Nashville is a 1975 American satirical musical ensemble comedy-drama film directed by Robert Altman. The film follows various people involved in the country and gospel music businesses in Nashville, Tennessee over a five-day period, leading up to a gala concert for a populist outsider running for President on the Replacement Party ticket.
Nashville is often noted for its scope. The film contains 24 main characters, an hour of musical numbers, and multiple storylines. Its large ensemble cast includes David Arkin, Barbara Baxley, Ned Beatty, Karen Black, Ronee Blakley, Timothy Brown, Keith Carradine, Geraldine Chaplin, Robert DoQui, Shelley Duvall, Allen Garfield, Henry Gibson, Scott Glenn, Jeff Goldblum, Barbara Harris, David Hayward, Michael Murphy, Allan F. Nicholls, Dave Peel, Cristina Raines, Bert Remsen, Lily Tomlin, Gwen Welles, and Keenan Wynn.
The screenplay for Nashville was written by Altman's frequent collaborator Joan Tewkesbury, based partly on her experiences as an outsider visiting the city and observing its local music industry. Several incidents she experienced appear in the finished film, though Altman improvised numerous additional scenes and plot strands during filming. The film was shot on location in Nashville in 1974.
Nashville was released by Paramount Pictures in the summer of 1975, and opened to largely positive reviews.
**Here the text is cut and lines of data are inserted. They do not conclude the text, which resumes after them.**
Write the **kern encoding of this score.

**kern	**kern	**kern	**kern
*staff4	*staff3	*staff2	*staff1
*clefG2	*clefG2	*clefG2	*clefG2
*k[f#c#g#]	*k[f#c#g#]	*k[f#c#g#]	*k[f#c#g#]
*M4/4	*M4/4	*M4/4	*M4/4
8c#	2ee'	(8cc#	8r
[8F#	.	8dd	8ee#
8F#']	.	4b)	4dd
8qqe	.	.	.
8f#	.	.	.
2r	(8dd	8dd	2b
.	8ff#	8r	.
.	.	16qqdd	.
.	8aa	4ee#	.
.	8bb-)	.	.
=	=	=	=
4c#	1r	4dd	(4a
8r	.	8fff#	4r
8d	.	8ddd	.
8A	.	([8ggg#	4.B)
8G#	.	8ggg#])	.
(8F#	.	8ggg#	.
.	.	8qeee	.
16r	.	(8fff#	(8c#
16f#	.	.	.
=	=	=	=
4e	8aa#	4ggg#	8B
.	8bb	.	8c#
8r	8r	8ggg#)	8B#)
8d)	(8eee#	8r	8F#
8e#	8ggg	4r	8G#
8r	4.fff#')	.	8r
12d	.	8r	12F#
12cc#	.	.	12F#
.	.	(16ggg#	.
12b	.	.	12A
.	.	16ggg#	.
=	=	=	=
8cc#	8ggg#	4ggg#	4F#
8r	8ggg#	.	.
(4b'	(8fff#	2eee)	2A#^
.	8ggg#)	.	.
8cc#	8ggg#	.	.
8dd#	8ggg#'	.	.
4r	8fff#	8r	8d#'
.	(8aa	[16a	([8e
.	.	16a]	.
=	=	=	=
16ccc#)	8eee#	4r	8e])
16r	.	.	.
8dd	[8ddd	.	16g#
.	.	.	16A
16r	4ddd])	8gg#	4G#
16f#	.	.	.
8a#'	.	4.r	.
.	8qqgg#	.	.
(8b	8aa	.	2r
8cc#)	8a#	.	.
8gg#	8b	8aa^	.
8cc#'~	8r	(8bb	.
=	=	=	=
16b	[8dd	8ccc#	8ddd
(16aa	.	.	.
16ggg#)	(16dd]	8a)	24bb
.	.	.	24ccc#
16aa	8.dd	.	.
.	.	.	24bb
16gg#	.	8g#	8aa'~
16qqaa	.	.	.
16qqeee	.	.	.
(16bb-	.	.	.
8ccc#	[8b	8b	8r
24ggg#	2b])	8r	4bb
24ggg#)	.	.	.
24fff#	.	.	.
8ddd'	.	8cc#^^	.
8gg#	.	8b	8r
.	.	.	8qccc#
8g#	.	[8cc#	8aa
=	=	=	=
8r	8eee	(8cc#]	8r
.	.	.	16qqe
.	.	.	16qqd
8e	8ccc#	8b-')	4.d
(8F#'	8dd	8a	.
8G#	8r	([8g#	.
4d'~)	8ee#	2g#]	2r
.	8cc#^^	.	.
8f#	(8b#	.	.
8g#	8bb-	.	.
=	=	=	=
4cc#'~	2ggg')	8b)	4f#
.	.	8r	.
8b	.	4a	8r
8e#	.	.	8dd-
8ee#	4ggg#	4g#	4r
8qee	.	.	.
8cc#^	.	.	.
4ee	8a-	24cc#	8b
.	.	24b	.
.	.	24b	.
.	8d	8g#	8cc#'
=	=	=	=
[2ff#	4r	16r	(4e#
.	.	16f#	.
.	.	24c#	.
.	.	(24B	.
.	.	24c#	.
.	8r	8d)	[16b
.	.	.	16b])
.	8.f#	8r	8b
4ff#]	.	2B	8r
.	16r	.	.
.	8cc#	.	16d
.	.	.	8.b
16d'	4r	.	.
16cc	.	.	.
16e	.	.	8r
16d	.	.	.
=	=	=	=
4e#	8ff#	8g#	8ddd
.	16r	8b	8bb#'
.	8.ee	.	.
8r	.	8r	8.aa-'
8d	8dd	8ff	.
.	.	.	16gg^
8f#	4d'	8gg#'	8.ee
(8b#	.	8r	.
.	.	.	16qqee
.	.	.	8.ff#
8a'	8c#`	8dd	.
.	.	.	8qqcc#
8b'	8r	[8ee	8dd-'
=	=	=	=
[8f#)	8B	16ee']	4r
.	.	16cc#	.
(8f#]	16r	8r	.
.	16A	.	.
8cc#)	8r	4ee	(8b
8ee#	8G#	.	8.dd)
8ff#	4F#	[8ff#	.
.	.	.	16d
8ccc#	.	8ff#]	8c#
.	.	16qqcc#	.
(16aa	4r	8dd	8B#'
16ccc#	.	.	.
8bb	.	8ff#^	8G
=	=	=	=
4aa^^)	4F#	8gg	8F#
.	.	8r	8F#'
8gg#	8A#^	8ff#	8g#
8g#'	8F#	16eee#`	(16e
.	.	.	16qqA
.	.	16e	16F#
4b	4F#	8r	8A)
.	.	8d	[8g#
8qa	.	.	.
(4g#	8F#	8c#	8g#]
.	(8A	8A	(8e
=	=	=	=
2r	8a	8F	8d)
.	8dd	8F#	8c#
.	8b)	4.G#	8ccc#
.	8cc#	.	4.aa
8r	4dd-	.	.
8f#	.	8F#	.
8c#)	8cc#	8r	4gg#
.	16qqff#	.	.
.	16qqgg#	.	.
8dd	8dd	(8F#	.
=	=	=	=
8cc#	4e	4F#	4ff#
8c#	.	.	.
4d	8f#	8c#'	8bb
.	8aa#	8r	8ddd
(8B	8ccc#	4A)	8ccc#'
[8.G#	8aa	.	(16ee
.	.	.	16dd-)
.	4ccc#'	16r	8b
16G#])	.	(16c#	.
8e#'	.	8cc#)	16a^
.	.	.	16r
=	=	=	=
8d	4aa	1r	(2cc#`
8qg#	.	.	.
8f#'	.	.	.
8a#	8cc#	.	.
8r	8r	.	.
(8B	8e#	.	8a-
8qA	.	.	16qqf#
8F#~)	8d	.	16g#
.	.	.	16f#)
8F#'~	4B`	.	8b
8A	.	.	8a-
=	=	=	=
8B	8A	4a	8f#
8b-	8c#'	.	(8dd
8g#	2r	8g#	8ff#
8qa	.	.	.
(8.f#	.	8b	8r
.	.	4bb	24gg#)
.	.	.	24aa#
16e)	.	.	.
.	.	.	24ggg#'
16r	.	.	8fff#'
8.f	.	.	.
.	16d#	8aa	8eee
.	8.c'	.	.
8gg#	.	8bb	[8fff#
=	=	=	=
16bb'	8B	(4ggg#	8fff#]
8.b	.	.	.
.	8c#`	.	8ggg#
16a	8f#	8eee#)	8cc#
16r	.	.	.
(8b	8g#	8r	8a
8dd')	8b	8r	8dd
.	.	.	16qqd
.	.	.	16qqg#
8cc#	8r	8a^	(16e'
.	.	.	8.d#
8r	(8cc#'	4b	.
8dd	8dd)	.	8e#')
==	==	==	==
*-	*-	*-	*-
It garnered numerous accolades, including five Academy Award nominations, including one win for Best Original Song for Carradine's track "I'm Easy". The film was also nominated for a total of 11 Golden Globe Awards, to date the highest number of nominations received by one film.
Selected for preservation in the United States National Film Registry in 1992, it is now considered Altman's magnum opus, and one of the greatest films of all time.